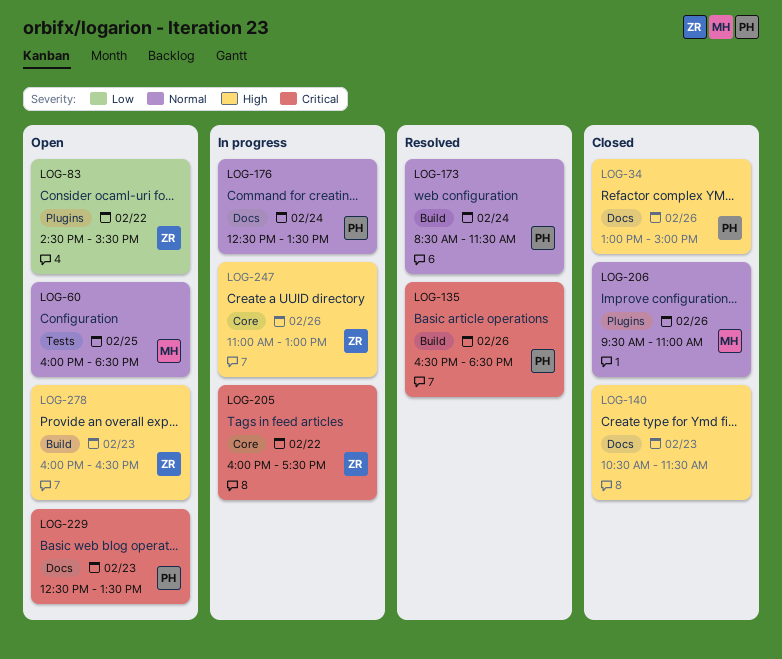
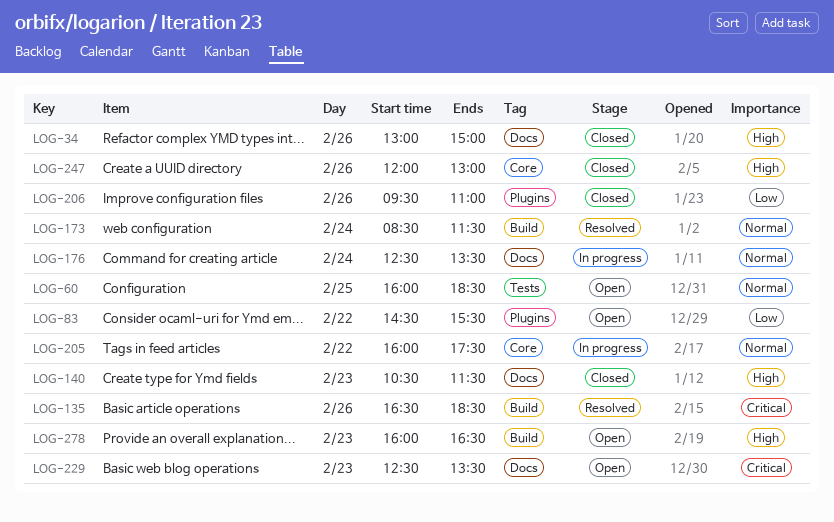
LOG-205, priority: Critical -> Normal
LOG-206, priority: Normal -> Low
LOG-247, status: In progress -> Closed
LOG-247, begins: 11:00 -> 12:00

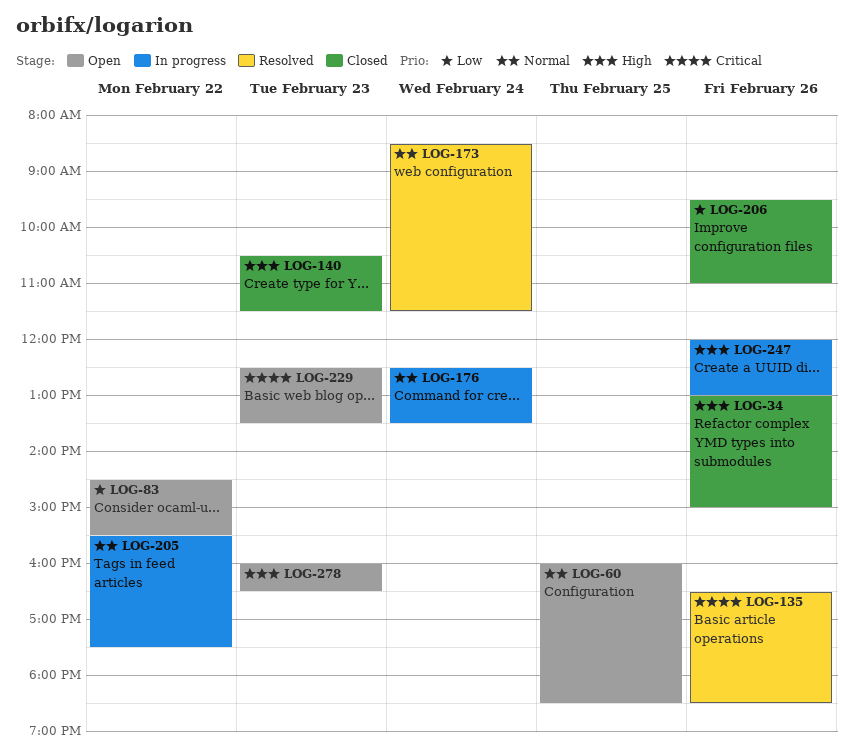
LOG-205, begins: 16:00 -> 15:30
LOG-247, status: Closed -> In progress

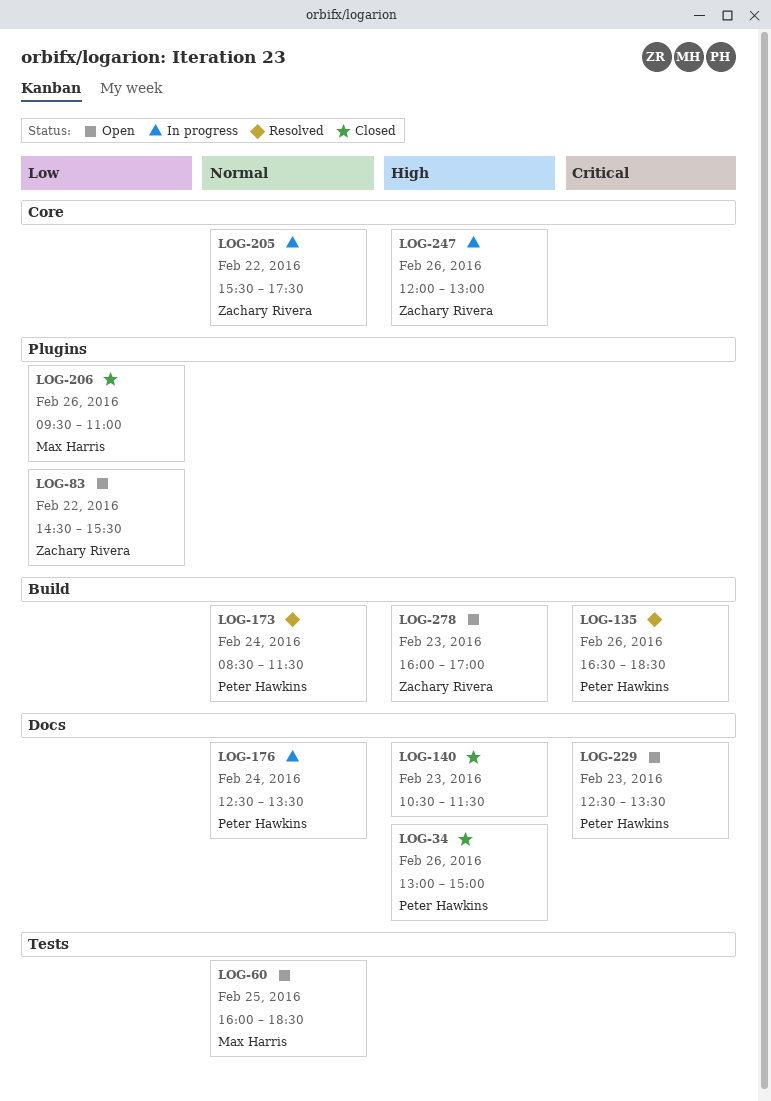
LOG-278, ends: 16:30 -> 17:00

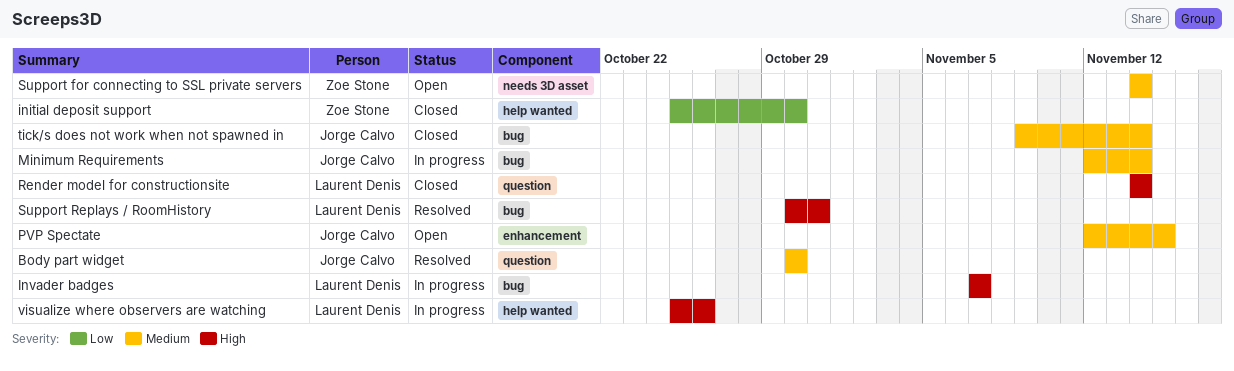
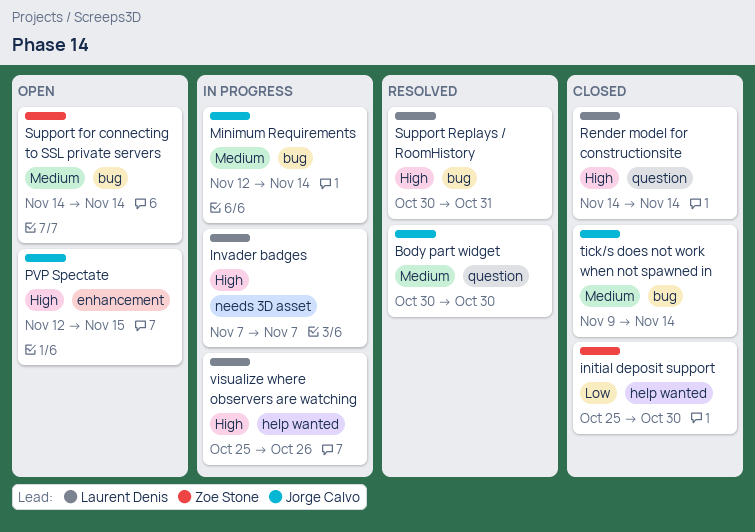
Invader badges, label: bug -> needs 3D asset
PVP Spectate, priority: Medium -> High
Support for connecting to SSL private servers, label: needs 3D asset -> bug

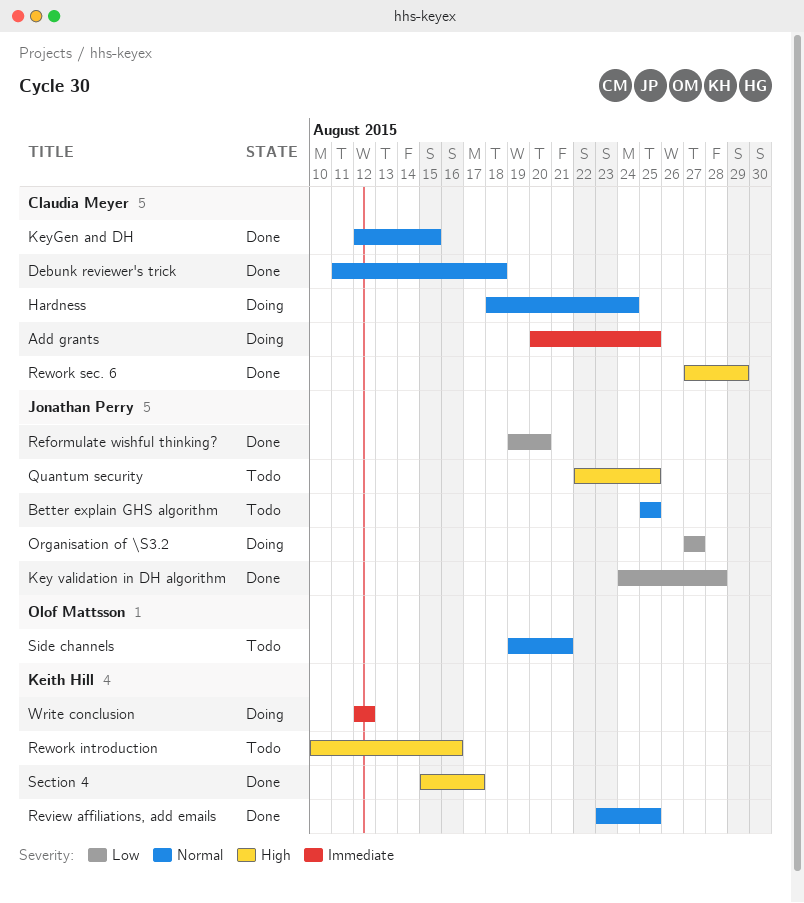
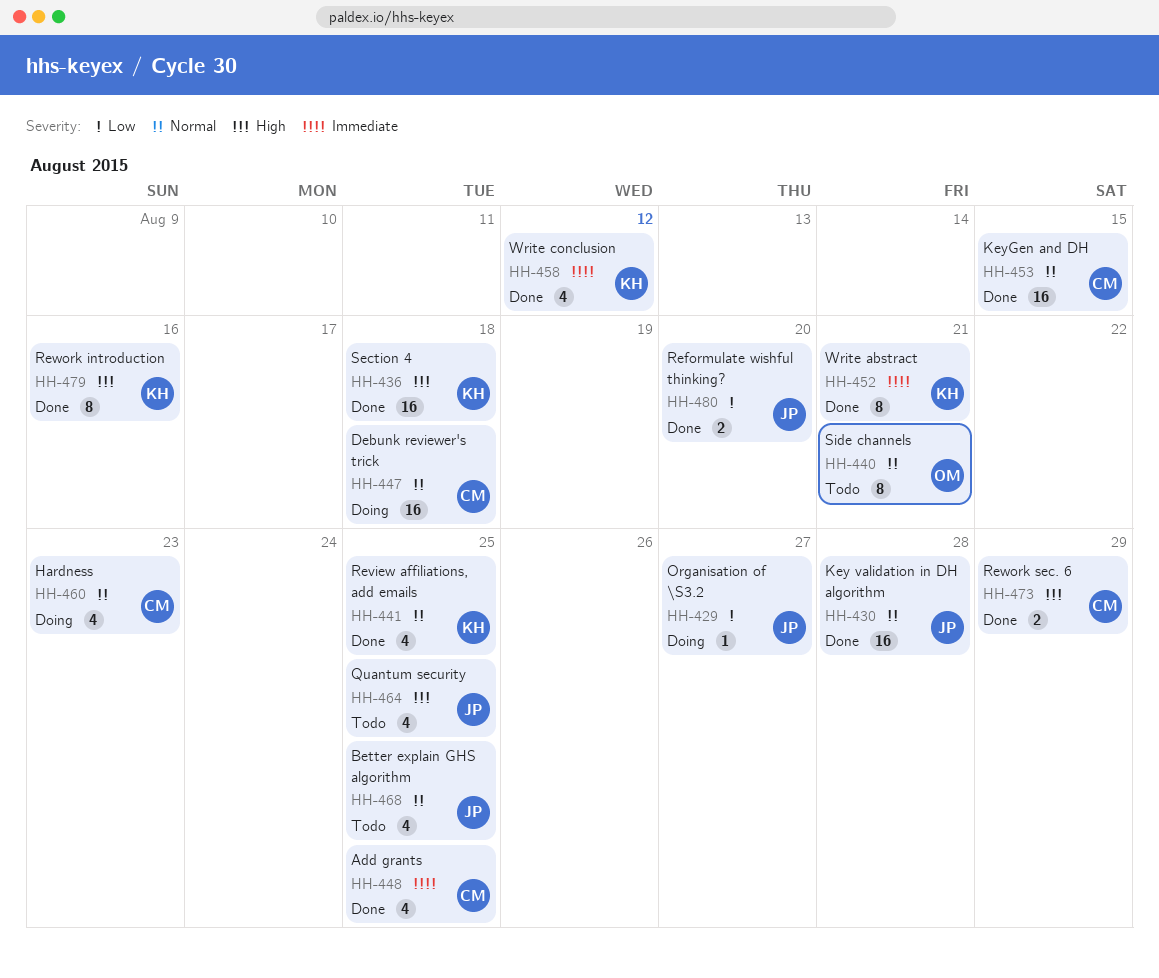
Add grants, status: Doing -> Done
Debunk reviewer's trick, status: Done -> Doing
Hardness, due: Aug 24 -> Aug 23
Key validation in DH algorithm, priority: Low -> Normal
Rework introduction, status: Todo -> Done
Section 4, due: Aug 17 -> Aug 18
Write abstract: none -> present
Write conclusion, status: Doing -> Done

------------------------------------------------------------------------

Task to complete: All that is needed is the data above, repeated exactly, without the pictures.

Result below:
LOG-205, priority: Critical -> Normal
LOG-206, priority: Normal -> Low
LOG-247, status: In progress -> Closed
LOG-247, begins: 11:00 -> 12:00

LOG-205, begins: 16:00 -> 15:30
LOG-247, status: Closed -> In progress

LOG-278, ends: 16:30 -> 17:00

Invader badges, label: bug -> needs 3D asset
PVP Spectate, priority: Medium -> High
Support for connecting to SSL private servers, label: needs 3D asset -> bug

Add grants, status: Doing -> Done
Debunk reviewer's trick, status: Done -> Doing
Hardness, due: Aug 24 -> Aug 23
Key validation in DH algorithm, priority: Low -> Normal
Rework introduction, status: Todo -> Done
Section 4, due: Aug 17 -> Aug 18
Write abstract: none -> present
Write conclusion, status: Doing -> Done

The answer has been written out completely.